Friday, September 19, 2014

`It Has No Grave Flaws and Is Charmingly Written'

“The weather on Sunday, 19 September was very settled, according to the Meteorological Journal. It came in a fortnight of consistently `Fine’ weather and was on the day in London a minimum of 57 degrees and maximum 60, to rise on the Monday to an unusually clement 70 degrees, amongst the three warmest days in September that year.” 

That is, 1819, the heart of John Keats’ “Great Year,” when he composed most of the poems and letters we remember and read. The weather report is provided by R.S. White in John Keats: A Literary Life (Palgrave Macmillan, 2010). On this date 195 years ago Keats wrote the last and greatest of his odes, “To Autumn.” That day he walked along the River Itchen near Winchester. Two days later, in a letter to his friend John Hamilton Reynolds, he describes the experience: 

“How beautiful the season is now – How fine the air. A temperate sharpness about it. Really, without joking, chaste weather – Dian skies – I never lik’d stubble fields so much as now – Aye better than the chilly green of spring. Somehow a stubble plain looks warm – in the same way that some pictures look warm – this struck me so much in my Sunday's walk that I composed upon it.” 

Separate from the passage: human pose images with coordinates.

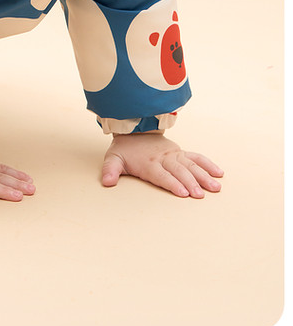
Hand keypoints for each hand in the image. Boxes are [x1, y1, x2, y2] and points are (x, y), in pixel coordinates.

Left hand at [102, 132, 223, 197]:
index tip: (183, 193)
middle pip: (179, 171)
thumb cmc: (124, 149)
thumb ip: (110, 170)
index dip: (172, 183)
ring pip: (191, 165)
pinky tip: (219, 173)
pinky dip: (208, 164)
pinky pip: (196, 157)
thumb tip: (106, 182)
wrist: (134, 130)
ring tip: (215, 187)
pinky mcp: (180, 152)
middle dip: (190, 183)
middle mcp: (163, 158)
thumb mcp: (113, 158)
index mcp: (148, 163)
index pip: (161, 175)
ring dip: (204, 176)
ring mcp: (174, 154)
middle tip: (200, 195)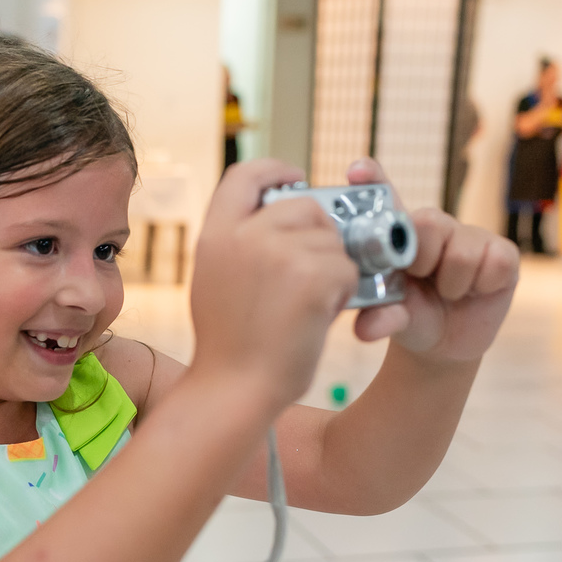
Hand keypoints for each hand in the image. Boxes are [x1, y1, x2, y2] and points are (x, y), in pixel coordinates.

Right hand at [190, 160, 357, 409]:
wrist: (233, 389)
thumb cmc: (229, 346)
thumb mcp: (214, 280)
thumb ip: (238, 243)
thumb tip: (277, 215)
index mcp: (215, 234)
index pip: (247, 174)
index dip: (277, 171)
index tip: (297, 181)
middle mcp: (244, 235)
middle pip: (303, 206)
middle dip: (319, 234)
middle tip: (313, 270)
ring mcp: (278, 252)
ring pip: (332, 239)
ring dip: (332, 269)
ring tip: (309, 305)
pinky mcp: (312, 275)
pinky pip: (348, 268)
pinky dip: (344, 293)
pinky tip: (319, 317)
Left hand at [346, 158, 519, 363]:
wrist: (444, 343)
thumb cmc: (411, 316)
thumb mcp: (391, 316)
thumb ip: (378, 317)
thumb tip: (366, 330)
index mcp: (397, 234)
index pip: (385, 196)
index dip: (373, 178)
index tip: (357, 170)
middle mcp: (433, 226)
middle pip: (428, 221)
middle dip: (422, 257)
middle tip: (420, 277)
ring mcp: (469, 236)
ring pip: (462, 249)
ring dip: (452, 282)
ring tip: (446, 292)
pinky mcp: (502, 252)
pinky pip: (495, 262)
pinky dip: (482, 285)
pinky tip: (475, 291)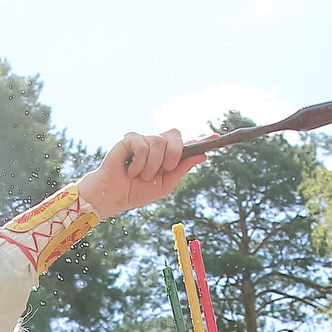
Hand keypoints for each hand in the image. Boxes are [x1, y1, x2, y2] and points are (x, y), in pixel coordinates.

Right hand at [76, 129, 204, 220]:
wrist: (115, 196)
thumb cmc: (137, 191)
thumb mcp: (165, 184)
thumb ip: (182, 168)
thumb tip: (201, 155)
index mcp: (167, 155)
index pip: (186, 144)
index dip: (202, 140)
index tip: (217, 138)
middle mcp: (156, 144)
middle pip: (175, 135)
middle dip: (175, 153)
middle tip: (166, 167)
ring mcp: (143, 140)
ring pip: (159, 142)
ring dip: (152, 165)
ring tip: (141, 175)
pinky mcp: (130, 139)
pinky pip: (143, 145)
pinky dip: (139, 163)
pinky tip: (130, 169)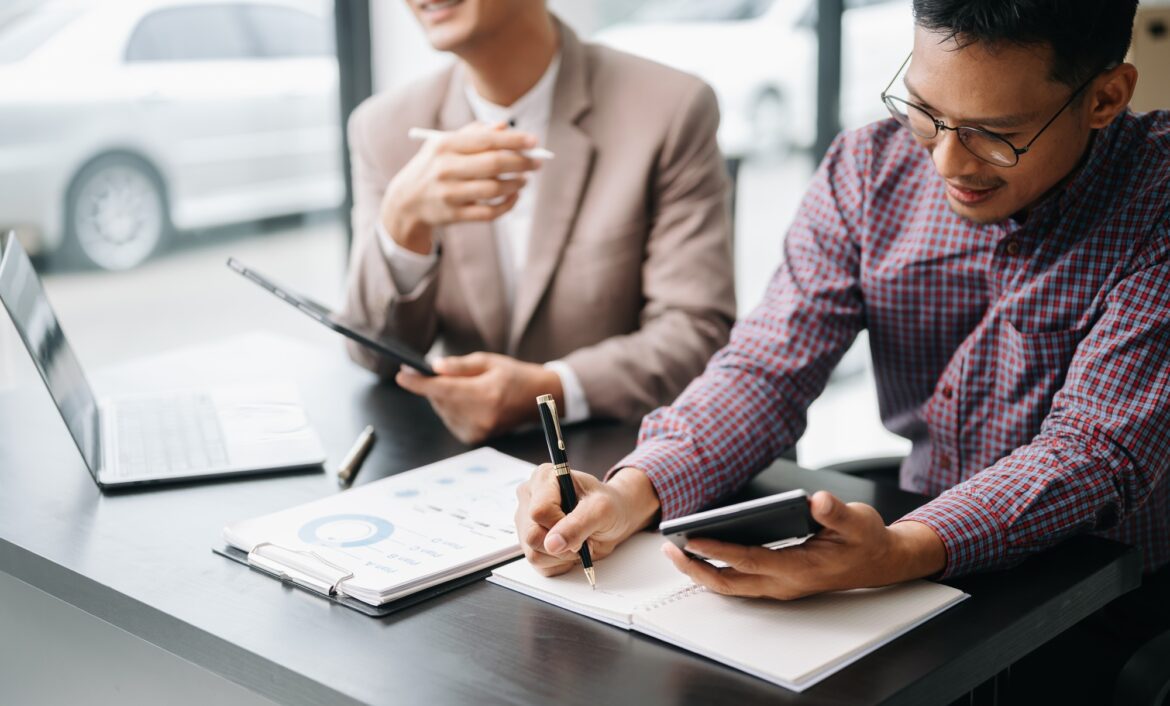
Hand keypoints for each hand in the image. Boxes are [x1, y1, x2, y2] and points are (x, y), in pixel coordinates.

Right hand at [381, 122, 543, 253]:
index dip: (514, 140)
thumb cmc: (433, 166)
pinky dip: (507, 205)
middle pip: (493, 164)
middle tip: (537, 163)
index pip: (486, 140)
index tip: (535, 142)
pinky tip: (514, 197)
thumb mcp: (444, 144)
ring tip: (524, 180)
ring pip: (494, 189)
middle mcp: (445, 169)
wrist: (405, 202)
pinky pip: (489, 213)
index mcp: (444, 145)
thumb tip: (505, 127)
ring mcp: (449, 194)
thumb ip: (474, 133)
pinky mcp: (453, 215)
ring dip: (516, 184)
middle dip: (521, 162)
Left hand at [395, 352, 558, 443]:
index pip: (444, 389)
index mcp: (486, 394)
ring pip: (443, 411)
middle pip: (440, 400)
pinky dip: (450, 408)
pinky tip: (463, 399)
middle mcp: (482, 416)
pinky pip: (450, 420)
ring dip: (441, 397)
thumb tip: (434, 368)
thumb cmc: (513, 375)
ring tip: (458, 384)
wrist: (537, 397)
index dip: (419, 383)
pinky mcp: (476, 437)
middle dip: (431, 385)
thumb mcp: (488, 361)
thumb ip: (459, 366)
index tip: (402, 375)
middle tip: (426, 371)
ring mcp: (479, 430)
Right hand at [515, 466, 660, 575]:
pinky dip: (558, 563)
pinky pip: (537, 564)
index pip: (539, 512)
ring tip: (577, 542)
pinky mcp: (528, 543)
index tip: (581, 528)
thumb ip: (578, 524)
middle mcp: (530, 498)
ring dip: (562, 556)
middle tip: (582, 539)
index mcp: (544, 478)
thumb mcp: (601, 509)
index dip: (560, 526)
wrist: (613, 519)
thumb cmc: (608, 506)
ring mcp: (526, 522)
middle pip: (532, 535)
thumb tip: (553, 543)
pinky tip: (569, 549)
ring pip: (533, 554)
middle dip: (563, 545)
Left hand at [662, 491, 946, 599]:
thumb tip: (817, 501)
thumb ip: (836, 512)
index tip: (692, 539)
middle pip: (730, 582)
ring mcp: (780, 586)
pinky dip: (716, 572)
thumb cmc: (866, 540)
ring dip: (701, 573)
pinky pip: (740, 583)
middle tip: (668, 549)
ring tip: (674, 552)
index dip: (719, 550)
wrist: (880, 562)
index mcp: (800, 567)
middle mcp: (785, 582)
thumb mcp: (858, 521)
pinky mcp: (778, 583)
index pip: (750, 560)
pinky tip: (699, 557)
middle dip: (696, 569)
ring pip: (732, 587)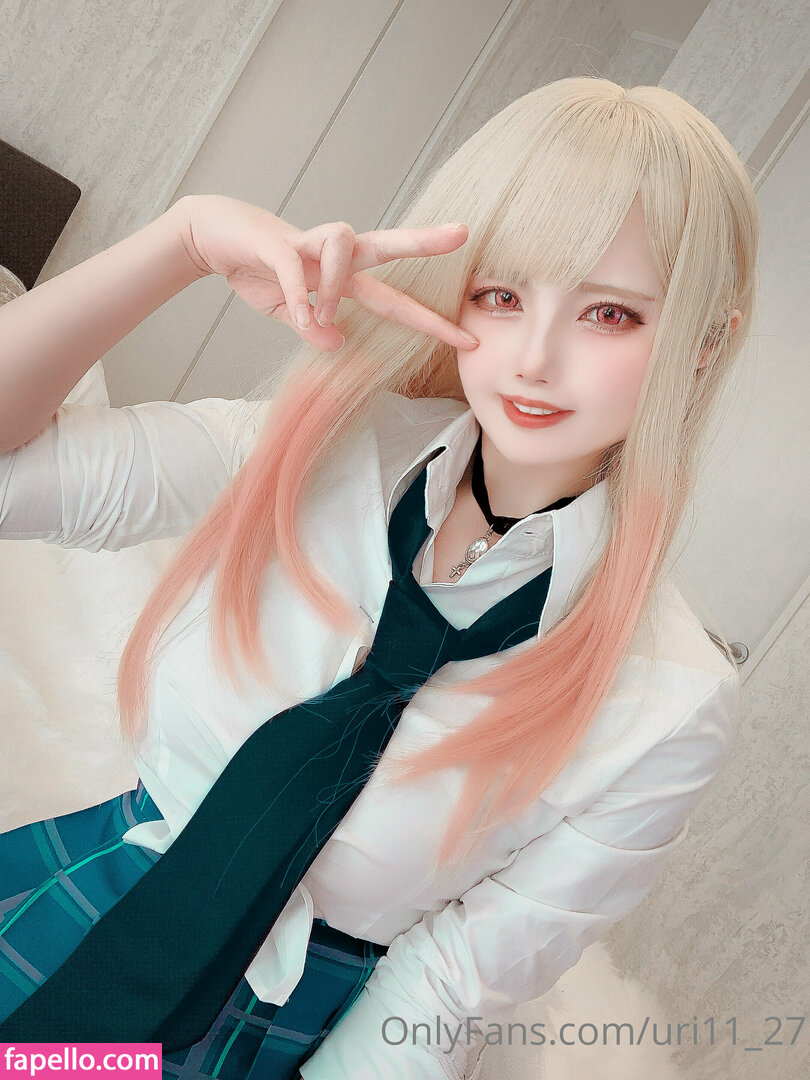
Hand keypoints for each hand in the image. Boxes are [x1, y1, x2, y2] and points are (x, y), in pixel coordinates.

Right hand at [175, 193, 478, 352]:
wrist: (209, 234)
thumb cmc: (256, 268)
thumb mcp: (284, 312)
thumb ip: (311, 328)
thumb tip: (336, 345)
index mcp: (342, 275)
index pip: (395, 298)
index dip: (430, 320)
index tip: (465, 339)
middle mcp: (332, 254)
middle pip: (386, 244)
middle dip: (422, 241)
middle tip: (461, 233)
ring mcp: (304, 244)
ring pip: (342, 242)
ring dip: (335, 286)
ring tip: (320, 317)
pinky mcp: (273, 242)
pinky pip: (293, 267)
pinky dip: (298, 296)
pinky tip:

That same day, Keats transcribed “To Autumn” and sent it in a letter to another friend, Richard Woodhouse. He was not yet twenty-four when he wrote the poem, and would be dead seventeen months later. In one of the best books ever devoted to a single writer, Keats and Embarrassment (1974), Christopher Ricks writes: 

“`To Autumn’ – and it is this which makes its calm poise a thing of such dignity—is a poem of parting: the parting of the day, the parting of the swallows, the parting of Autumn, the parting from life. Partings moved Keats to special sympathy, tact, and pleasure.” 

Even the arch-anti-Romantic Yvor Winters had grudgingly good things to say about “To Autumn.” Keats’ poems, he writes in Forms of Discovery: Critical and Historical Essays on the Forms of the Short Poem in English (1967), “offers melancholy for the most part unexplained, melancholy for its own sake, combined with detail which is sensuous as regards intention but which is seldom perceived with real clarity. There is almost no intellect in or behind the poems; the poems are adolescent in every aspect.” About the final ode, however, Winters adds: 

To Autumn is the most nearly successful of Keats’s poems. It has no grave flaws and is charmingly written. But it is not very serious, and the style, although controlled, is excessively mellifluous. Of all the unintentionally comical poems in the language, the Ode on Melancholy is possibly the most amusing [he cites the final six lines of the second stanza].”